The PJE Signature series currently consists of four models that all use back and side woods indigenous to these fair Isles. As with designer Patrick James Eggle's latest electric project, Fenland bog oak is featured on the two Mars Signatures, while our review Neptune 'baby' jumbo uses Honeyed Sycamore.
Even quite seasoned players would cast a look at the back and sides of the non-cut Neptune and think it's maple rather than sycamore, which has a history of being used broadly as a tonewood.
"Wood choice asides, it's immediately apparent that there is a great deal of really nice craft in this instrument"
In fact, pre 20th century, it was a native wood of choice (it's debated, but not confirmed, that the Romans imported it).
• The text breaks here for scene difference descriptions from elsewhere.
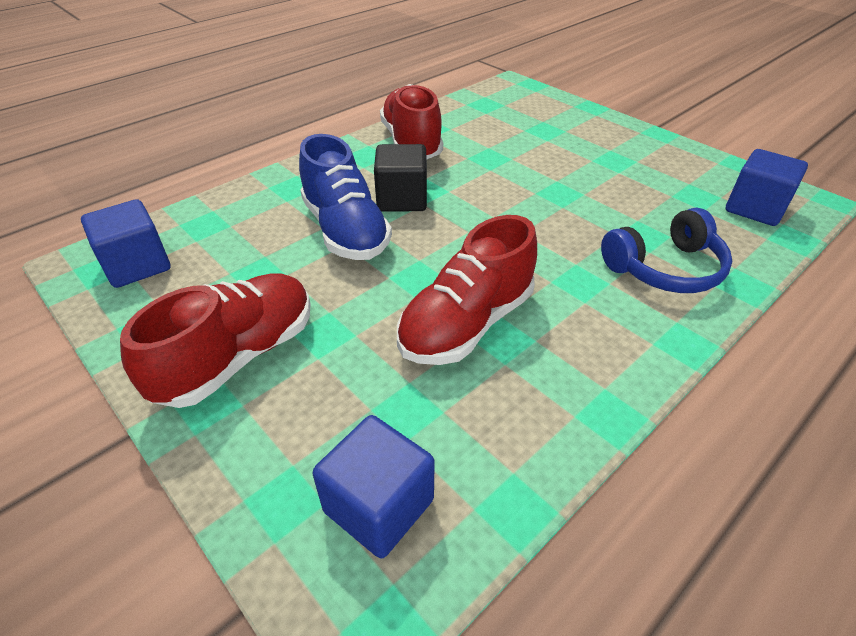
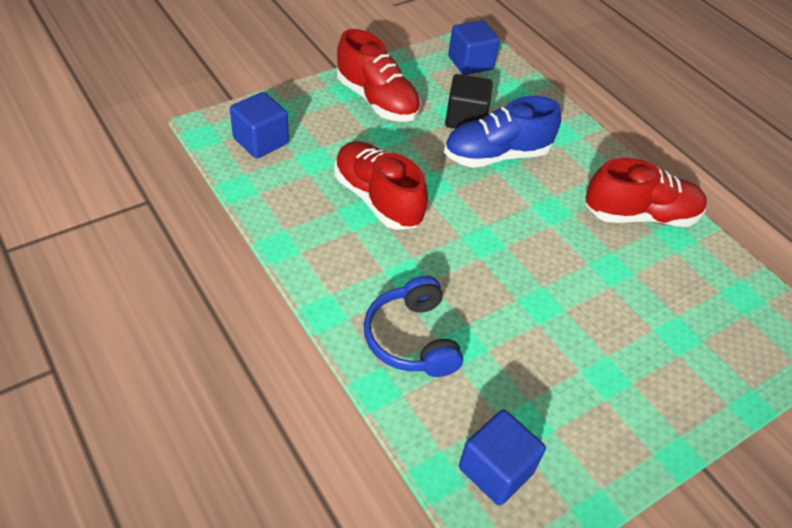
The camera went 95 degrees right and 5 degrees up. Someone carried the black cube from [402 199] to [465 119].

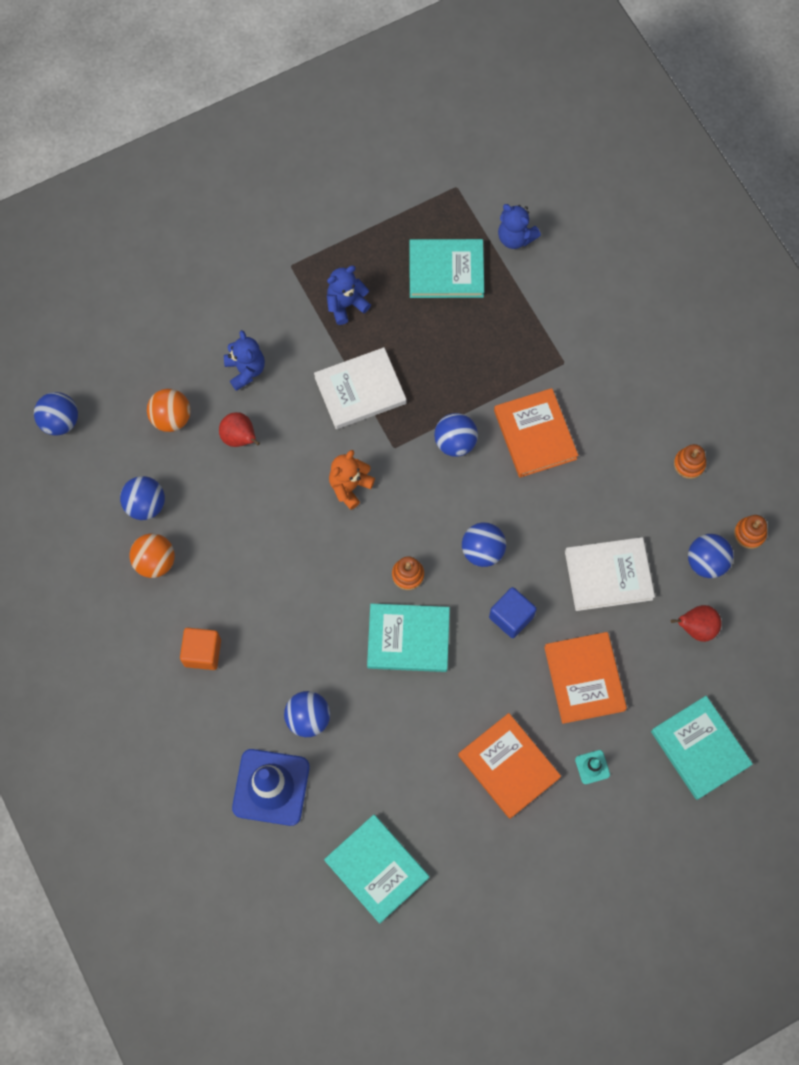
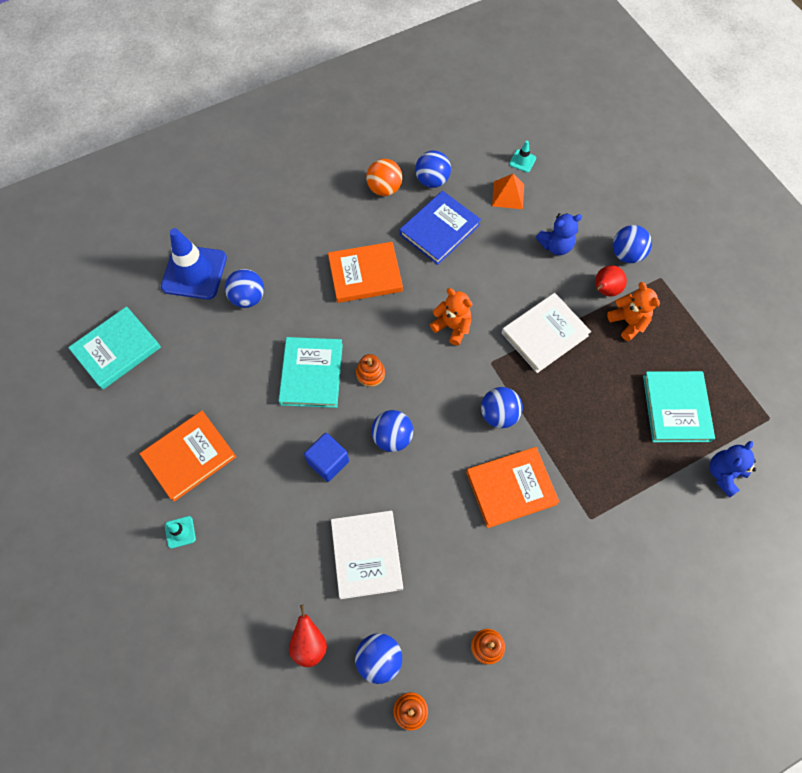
The camera went 90 degrees right and 5 degrees down. Someone carried the blue ball from [60 421] to [626 254]. Someone swapped the orange ball at [171 418] for the orange pyramid at [508 195]. Someone took away the orange cube at [202 652]. Someone carried the red pear from [240 438] to [604 290]. Someone rotated the white book at [360 390] by 75 degrees clockwise. Someone repainted the blue teddy bear at [346 305], which became the orange teddy bear at [628 322]. Someone carried the orange book from [584 678] to [365 274]. Someone took away the turquoise book at [700 748]. Someone put down the blue book at [439 230]. Someone put down the turquoise traffic cone at [522 161].

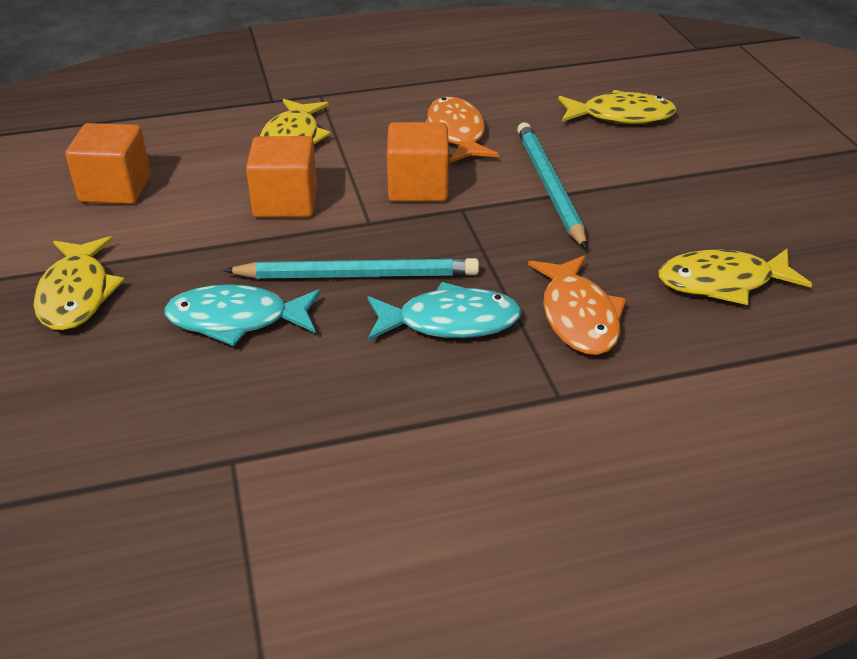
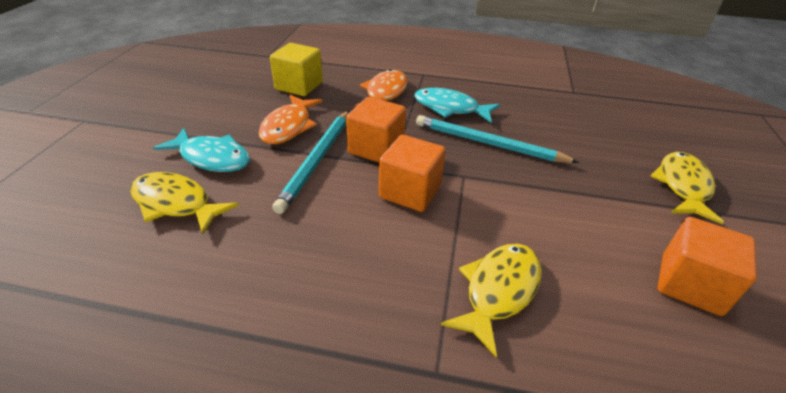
The camera went 155 degrees left and 0 degrees up. Someone carried the turquoise fish from [236 320] to [212 158]. Someone carried the orange cube from [285 202] to [376 148]. Someone carried the orange fish from [456 133] to [288 127]. Someone swapped the yellow fish at [722 282] for the yellow cube at [299 86].

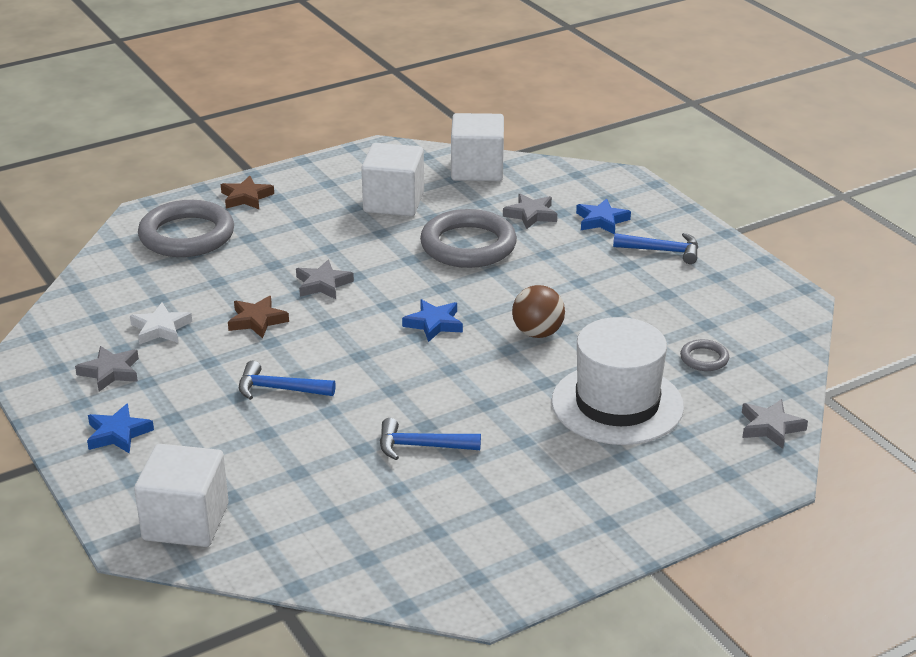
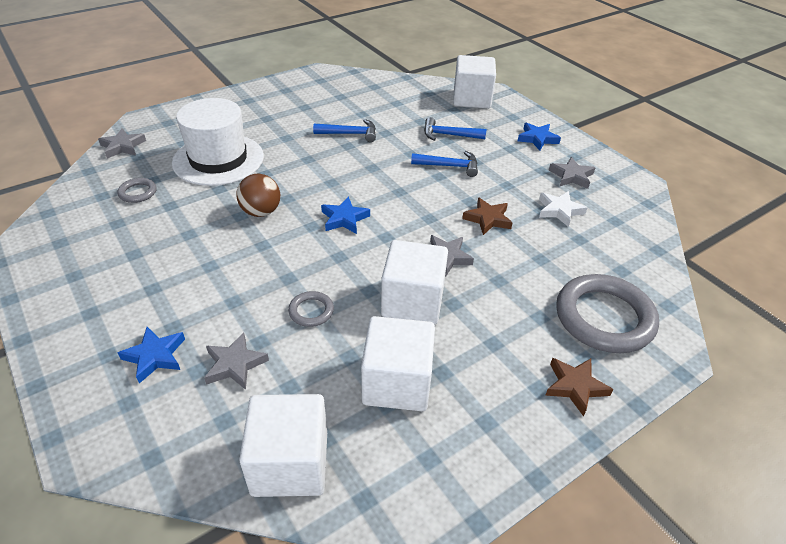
The camera went 175 degrees right and 10 degrees up. Someone scaled the grey ring at [468 245] by 0.45. Someone carried the blue hammer from [663 251] to [448 135]. Someone put down the white cube at [412 301].

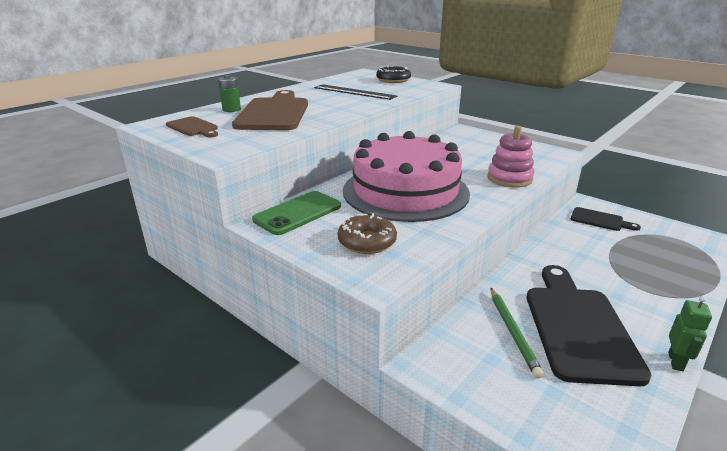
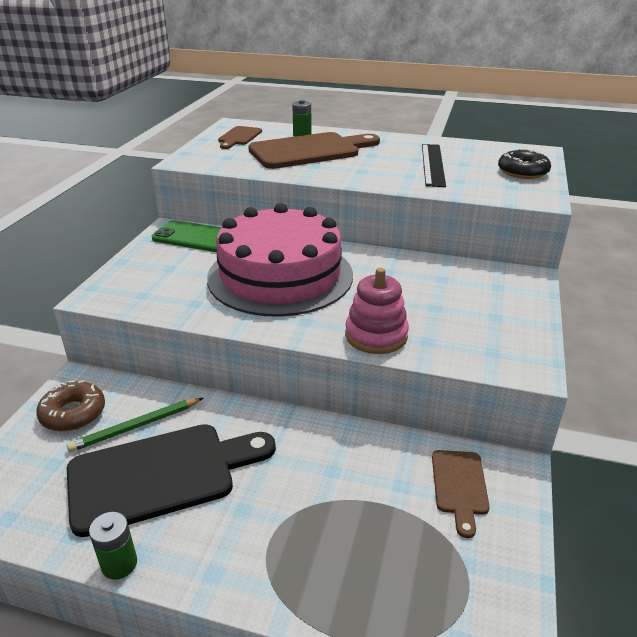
The camera went 65 degrees right and 5 degrees up. Someone carried the brown donut from [367 242] to [73 413]. Someone repainted the black cutting board at [600 220], which became the brown cutting board at [459 486]. Someone swapped the green robot at [676 362] for the green battery at [119 564].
But since the exotic, denser and more powerful-sounding tropical hardwoods became easier to access for instrument makers, it's barely had a look in.
In the steel-string world there's been a somewhat snobbish body of anti-maple (sycamore's botanical twin) opinion, which Taylor for one has begun to address. So, let's hear it for sycamore, too.
Wood choice aside, it's immediately apparent that there is a great deal of really nice craft in this instrument. It has an invitingly classy look evidenced by the super tidy neck binding, the small dot position markers along the edge of the fingerboard, and the mother-of-pearl logo inlaid into the ebony fingerboard at the 12th fret.
Care has clearly been taken with choices of wood throughout: the rosewood binding, head veneer and back strip complement the honeyed sycamore.
The top is high-grade Englemann spruce, and inside the woodworking is pristine. The X-brace and strutting is quarter-sawn 'piano-grade' spruce, with mahogany side reinforcements, and you get unbleached bone nuts and saddles. It's very classy, yet understated.
The only 'bling' is the green abalone used for the soundhole decoration and the dots on the ebony bridge pins. Reflecting the modernistic design, both models feature bolt-on necks and two-way adjustable truss rods.
Feel & Sounds
Faith says that sycamore sounds "similar to maple with a relatively dry, crisp tone that offers both power and clarity [with] a little more resonant response than regular flamed maple".
To our ears, it has what we increasingly find ourselves referring to as a 'very modern tone': bright and shiny, if a little light in the bass.
There's a rather present top end and a constrained 'newness' about the sound, which is hardly surprising, and we'd expect some of that to mellow with playing.
As is, it doesn't suggest itself a first choice for a solo instrumentalist, but playing in an ensemble we find a tightness and power that really maintains its presence.
It's satisfying to strum and demonstrates a broad range of subtle tonal shades and dynamics as we experiment with different types and thicknesses of picks. With a Dunlop 0.73mm, for example, strumming over the soundhole there's a midrange warmth and click that's nicely old school.
As acoustic only, a challenge might be to find a pickup system, should you need one. The contemporary high-end presence of the guitar married to the sometimes overly hi-fi tonality of many modern systems could end up a little ear-wearing. Something to consider...
Still, there's a confidence-boosting weight and scale to the handling. It feels solid but not chunky. The high-glossed mahogany neck has good depth and a sort of rounded 'U' profile, giving a sense of substance and comfort.
The 55mm string spacing at the saddle means fingerpicking - even for those of us with fatter digits - is a pleasure. While the Grover tuners are smooth and responsive, so tuning between regular and relatively extreme open tunings was drama free. All good!
It's hard to think what has been overlooked with this acoustic. It's a state-of-the-art design that centres on quality woods and a crisp, contemporary build.